More casual readers will find Going Infinite a bit of a slog, however brief it is, because it goes into the weeds of the abstruse world of cryptocurrencies and presumes a bit of prior familiarity with it on the part of the reader.
Cryptocurrencies and their associated technologies, such as blockchain and the much-maligned non-fungible tokens, or NFTs, are not complete trash but their utility continues to be shrouded in obscurity, not least due to their association with money-laundering, Ponzi schemes and various dubious business practices. Lewis appears convinced that Bankman-Fried is the fall guy for the industry as a whole and suggests that a case is being stacked against him largely on the strength of pleas deals for his co-defendants.

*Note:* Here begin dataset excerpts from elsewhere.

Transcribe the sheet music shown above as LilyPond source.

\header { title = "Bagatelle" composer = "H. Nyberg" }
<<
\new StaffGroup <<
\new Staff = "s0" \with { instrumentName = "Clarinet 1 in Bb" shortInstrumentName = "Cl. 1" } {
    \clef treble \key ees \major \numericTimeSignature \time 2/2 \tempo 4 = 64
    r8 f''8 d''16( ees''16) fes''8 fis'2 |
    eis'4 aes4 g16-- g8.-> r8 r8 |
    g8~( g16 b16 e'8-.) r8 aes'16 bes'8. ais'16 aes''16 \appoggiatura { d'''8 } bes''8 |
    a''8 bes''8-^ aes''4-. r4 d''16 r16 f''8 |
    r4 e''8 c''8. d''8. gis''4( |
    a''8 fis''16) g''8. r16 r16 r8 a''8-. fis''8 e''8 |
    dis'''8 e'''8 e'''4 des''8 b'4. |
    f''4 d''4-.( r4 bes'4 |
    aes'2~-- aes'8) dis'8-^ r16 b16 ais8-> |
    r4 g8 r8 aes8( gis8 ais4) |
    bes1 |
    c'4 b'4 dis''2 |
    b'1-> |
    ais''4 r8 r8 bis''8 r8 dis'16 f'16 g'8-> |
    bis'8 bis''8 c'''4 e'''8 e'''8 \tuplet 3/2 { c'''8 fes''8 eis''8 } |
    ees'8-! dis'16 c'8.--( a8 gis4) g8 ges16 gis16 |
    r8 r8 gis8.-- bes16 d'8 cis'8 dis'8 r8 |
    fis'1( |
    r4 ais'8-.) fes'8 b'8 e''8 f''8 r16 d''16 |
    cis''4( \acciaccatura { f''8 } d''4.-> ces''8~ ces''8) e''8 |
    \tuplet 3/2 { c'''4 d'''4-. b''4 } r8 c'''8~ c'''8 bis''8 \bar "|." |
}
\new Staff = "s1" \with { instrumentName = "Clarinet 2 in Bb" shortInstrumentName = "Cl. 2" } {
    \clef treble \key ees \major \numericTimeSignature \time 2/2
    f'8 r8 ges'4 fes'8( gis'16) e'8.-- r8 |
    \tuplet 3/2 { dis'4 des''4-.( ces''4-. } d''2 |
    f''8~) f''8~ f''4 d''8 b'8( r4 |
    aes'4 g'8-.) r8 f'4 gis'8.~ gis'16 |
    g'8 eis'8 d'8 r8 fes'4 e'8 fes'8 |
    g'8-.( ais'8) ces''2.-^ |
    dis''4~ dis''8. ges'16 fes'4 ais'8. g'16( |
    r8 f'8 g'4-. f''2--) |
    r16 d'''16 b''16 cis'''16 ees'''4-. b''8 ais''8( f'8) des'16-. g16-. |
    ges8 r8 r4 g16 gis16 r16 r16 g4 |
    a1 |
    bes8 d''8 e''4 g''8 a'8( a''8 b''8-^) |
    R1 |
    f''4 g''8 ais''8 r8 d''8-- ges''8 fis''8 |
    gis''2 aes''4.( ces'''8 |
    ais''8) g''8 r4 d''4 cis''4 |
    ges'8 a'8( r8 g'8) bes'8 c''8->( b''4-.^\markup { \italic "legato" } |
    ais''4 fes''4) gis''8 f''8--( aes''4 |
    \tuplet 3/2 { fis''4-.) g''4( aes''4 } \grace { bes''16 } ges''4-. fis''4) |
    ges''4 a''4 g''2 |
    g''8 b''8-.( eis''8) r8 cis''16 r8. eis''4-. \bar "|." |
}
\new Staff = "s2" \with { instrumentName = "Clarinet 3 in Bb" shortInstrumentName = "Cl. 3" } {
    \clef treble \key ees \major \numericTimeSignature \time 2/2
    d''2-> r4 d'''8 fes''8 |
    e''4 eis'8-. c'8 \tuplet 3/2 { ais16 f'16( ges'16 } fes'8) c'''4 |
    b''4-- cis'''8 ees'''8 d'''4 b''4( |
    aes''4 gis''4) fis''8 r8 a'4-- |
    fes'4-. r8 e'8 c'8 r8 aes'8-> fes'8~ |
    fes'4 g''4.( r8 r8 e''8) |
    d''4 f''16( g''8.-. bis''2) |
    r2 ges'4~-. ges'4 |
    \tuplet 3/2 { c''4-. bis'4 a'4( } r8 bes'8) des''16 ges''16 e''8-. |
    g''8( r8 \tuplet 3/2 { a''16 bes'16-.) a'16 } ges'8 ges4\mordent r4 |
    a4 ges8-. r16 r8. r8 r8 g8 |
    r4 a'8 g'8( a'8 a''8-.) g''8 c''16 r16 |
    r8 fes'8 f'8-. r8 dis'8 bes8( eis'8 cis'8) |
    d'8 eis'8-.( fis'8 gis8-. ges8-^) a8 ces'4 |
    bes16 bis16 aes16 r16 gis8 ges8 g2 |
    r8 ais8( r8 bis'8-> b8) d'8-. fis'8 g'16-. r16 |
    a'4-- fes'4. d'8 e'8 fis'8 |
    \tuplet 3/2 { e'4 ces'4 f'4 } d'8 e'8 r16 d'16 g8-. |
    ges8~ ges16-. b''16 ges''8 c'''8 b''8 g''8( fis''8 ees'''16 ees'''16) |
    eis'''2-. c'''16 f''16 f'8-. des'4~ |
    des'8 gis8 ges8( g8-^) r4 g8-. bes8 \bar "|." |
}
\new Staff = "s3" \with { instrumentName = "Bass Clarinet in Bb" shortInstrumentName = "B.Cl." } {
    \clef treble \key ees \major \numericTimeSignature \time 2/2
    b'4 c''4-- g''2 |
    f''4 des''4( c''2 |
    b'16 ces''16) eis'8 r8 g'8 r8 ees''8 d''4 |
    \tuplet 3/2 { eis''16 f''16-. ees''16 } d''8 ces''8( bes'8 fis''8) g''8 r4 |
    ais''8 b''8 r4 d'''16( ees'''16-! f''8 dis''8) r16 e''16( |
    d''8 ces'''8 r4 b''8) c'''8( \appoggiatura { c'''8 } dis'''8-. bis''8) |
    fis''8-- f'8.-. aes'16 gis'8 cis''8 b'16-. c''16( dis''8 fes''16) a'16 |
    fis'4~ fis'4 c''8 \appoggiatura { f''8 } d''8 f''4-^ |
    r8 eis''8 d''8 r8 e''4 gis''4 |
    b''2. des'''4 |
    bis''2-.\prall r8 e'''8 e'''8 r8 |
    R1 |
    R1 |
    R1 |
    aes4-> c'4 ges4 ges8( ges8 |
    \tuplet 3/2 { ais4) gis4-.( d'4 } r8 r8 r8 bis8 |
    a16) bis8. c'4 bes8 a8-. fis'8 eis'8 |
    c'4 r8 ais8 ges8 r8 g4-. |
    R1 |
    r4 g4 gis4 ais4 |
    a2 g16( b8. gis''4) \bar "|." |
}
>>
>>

While it is true that the people most hoping Bankman-Fried goes down are other key figures in the crypto world, particularly Binance founder and one-time FTX investor Zhao “CZ” Changpeng, Lewis is strangely uninterested in the widespread criticism of FTX that was already going around when he first became aware of the company – there was outrage in many quarters at the sudden spurt of crypto ads at the 2022 Superbowl, for example. This is far from the only instance where Lewis does not tell the whole story.
Given this narrative shortfall, you would be better advised to follow instead the reporting emanating from the trial, which is likely to provide a more lasting record. Had Lewis stuck around to do some courthouse reporting, he might have produced a better book than this.
* This review went to press before Sam Bankman-Fried’s conviction.